Right now, he's not allowed out of the building at all, but after he's moved to a more permanent location, he can leave for court, doctor visits and weekly religious services. Prosecutors must be notified at least six hours before he goes anywhere. He can't be out between 10 p.m. and 6 a.m.
But he won't be lonely: Strauss-Kahn can have visitors -- up to four at a time in addition to family.
It's not clear when Strauss-Kahn will be moved, though prosecutors have said the security company advised that Broadway apartment would be available for only three or four days.

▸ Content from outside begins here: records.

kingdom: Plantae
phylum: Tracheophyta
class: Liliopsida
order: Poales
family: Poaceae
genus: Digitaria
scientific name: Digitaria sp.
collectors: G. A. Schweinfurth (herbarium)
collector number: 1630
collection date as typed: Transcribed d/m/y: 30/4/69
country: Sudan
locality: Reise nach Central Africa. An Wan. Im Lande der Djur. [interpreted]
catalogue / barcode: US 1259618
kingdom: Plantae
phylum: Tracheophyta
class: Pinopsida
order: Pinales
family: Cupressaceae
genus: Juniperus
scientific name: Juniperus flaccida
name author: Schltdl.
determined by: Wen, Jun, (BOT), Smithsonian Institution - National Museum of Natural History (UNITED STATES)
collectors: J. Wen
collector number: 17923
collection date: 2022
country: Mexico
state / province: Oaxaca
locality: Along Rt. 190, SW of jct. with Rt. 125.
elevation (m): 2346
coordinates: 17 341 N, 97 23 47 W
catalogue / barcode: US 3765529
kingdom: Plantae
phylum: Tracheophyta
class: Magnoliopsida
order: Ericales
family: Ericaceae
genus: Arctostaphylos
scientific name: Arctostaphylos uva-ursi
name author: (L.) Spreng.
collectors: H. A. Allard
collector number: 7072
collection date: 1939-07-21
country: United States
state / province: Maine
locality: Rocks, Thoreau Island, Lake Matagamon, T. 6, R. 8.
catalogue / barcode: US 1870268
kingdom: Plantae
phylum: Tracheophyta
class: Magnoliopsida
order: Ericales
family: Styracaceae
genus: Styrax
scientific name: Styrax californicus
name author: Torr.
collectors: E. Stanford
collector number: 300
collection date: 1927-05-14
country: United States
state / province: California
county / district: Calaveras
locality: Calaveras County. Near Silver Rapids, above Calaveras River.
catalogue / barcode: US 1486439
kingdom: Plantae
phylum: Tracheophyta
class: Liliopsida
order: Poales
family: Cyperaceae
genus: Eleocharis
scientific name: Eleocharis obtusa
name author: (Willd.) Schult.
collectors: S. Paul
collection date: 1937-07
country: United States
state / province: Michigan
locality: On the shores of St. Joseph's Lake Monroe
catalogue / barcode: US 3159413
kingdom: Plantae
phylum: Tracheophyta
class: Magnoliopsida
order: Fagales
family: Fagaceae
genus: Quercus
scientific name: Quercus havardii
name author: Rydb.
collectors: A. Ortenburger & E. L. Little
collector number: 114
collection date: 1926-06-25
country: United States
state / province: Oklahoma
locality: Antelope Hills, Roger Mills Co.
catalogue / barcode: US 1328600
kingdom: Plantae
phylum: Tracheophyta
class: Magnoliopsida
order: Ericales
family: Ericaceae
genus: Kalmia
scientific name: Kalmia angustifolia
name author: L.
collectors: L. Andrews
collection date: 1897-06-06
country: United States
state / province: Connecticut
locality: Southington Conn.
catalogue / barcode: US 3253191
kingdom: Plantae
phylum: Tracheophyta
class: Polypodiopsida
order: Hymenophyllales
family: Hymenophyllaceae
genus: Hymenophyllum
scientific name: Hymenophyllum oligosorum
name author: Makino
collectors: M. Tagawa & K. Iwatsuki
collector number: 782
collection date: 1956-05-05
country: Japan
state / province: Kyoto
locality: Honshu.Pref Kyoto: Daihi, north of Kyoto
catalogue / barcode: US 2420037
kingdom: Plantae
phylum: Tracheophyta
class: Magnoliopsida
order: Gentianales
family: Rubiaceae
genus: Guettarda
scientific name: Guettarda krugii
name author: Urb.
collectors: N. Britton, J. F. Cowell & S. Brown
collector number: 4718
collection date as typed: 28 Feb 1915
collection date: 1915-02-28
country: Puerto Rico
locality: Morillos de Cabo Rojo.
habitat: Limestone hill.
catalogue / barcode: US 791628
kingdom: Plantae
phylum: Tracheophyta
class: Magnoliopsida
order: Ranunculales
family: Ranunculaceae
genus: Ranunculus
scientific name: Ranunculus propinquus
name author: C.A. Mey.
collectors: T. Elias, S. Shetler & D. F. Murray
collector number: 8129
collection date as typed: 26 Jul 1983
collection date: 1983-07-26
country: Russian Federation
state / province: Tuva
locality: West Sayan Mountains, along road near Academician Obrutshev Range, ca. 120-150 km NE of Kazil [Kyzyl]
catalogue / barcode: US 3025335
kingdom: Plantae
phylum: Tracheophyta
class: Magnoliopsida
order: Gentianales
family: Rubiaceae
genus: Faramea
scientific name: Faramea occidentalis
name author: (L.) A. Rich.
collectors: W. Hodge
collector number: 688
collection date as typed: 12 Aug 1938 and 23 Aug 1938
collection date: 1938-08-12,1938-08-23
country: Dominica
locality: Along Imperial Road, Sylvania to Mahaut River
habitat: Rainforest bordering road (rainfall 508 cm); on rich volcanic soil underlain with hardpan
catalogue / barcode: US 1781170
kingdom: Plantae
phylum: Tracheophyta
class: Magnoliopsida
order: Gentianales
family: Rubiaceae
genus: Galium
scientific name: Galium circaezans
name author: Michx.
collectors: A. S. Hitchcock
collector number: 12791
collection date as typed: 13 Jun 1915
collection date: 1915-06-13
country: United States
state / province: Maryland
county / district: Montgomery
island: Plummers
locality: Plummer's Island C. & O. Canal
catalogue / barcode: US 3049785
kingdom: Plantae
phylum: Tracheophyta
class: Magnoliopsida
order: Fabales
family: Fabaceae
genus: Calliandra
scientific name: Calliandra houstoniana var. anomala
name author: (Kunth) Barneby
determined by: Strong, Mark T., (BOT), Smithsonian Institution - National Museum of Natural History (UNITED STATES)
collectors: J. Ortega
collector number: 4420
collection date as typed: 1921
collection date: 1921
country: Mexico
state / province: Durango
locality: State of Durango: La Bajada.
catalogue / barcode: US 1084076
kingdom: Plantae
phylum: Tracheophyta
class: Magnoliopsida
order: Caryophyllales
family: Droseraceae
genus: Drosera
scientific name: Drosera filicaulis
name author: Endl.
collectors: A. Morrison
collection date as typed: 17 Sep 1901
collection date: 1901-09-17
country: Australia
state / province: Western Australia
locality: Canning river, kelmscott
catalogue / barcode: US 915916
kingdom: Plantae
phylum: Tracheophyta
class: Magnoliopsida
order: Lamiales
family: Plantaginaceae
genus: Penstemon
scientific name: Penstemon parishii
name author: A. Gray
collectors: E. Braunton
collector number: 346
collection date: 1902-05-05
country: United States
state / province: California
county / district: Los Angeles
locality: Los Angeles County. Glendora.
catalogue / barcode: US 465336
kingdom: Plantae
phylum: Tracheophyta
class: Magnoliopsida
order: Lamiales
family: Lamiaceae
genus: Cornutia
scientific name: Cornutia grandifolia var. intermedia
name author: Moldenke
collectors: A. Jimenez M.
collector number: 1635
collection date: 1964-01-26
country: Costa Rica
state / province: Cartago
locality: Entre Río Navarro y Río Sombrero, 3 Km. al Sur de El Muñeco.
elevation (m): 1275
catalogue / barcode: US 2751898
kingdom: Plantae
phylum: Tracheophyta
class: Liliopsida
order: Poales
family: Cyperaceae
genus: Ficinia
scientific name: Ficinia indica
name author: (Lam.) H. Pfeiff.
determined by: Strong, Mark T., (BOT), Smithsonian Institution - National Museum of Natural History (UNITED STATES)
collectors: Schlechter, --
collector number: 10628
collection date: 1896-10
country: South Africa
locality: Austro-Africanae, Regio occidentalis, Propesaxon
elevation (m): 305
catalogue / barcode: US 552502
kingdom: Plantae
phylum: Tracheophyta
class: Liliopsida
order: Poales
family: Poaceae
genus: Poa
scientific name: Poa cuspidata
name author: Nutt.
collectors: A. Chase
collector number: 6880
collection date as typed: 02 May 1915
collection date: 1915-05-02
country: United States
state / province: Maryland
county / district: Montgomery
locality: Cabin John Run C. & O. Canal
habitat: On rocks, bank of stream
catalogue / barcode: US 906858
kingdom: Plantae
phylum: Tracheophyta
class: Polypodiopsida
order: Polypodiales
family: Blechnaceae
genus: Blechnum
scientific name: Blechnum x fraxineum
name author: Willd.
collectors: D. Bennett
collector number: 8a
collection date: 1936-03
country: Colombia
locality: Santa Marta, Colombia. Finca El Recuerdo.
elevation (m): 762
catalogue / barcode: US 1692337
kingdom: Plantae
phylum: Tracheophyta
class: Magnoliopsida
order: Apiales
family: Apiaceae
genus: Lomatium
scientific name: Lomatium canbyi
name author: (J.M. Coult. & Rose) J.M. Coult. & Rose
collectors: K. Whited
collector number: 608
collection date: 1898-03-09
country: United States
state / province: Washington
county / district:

Amandine Atalaya, a correspondent for France's TF1 television channel, flew in from Paris after Strauss-Kahn's arrest. She estimated that she's done more than 200 standup reports from New York in the past week, getting only about four hours of sleep a night.
Atalaya says U.S. media "have been very harsh with Strauss-Kahn" in a way she says French reporters are not.
He stood a chance of becoming his country's next president, but now stands accused of attacking a 32-year-old housekeeper on May 14 in his $3,000-a-night hotel suite in midtown Manhattan. The West African immigrant told police he chased her down a hallway in the suite, forced her to perform oral sex and tried to remove her stockings. He is scheduled for arraignment on June 6.
(Above: A tourist stops to photograph Dominique Strauss-Khan's current residence Sunday. (Stan Honda/AFP/Getty Images)
Strauss-Kahn resigned Wednesday as managing director of the International Monetary Fund, an organization that provides billions in loans to stabilize the world economy. France's finance minister, Christine Lagarde, has emerged as a front-runner to replace Strauss-Kahn, but emerging economies have pressed for an end to Europe's traditional stranglehold on the position of IMF managing director.